Data for the task:
==*==
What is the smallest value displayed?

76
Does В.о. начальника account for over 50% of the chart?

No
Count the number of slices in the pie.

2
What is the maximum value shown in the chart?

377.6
==*==
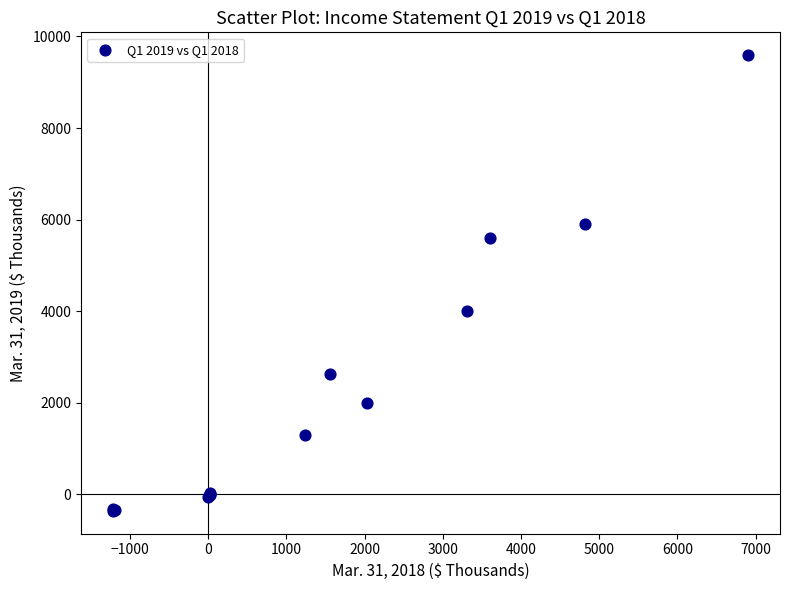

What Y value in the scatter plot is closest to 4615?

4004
==*==
Job item:
Write out again, word for word, the rows that start at the line containing "What is the smallest value displayed?" and end after the line containing "What is the maximum value shown in the chart?".

Written answer:
What is the smallest value displayed?

76
Does В.о. начальника account for over 50% of the chart?

No
Count the number of slices in the pie.

2
What is the maximum value shown in the chart?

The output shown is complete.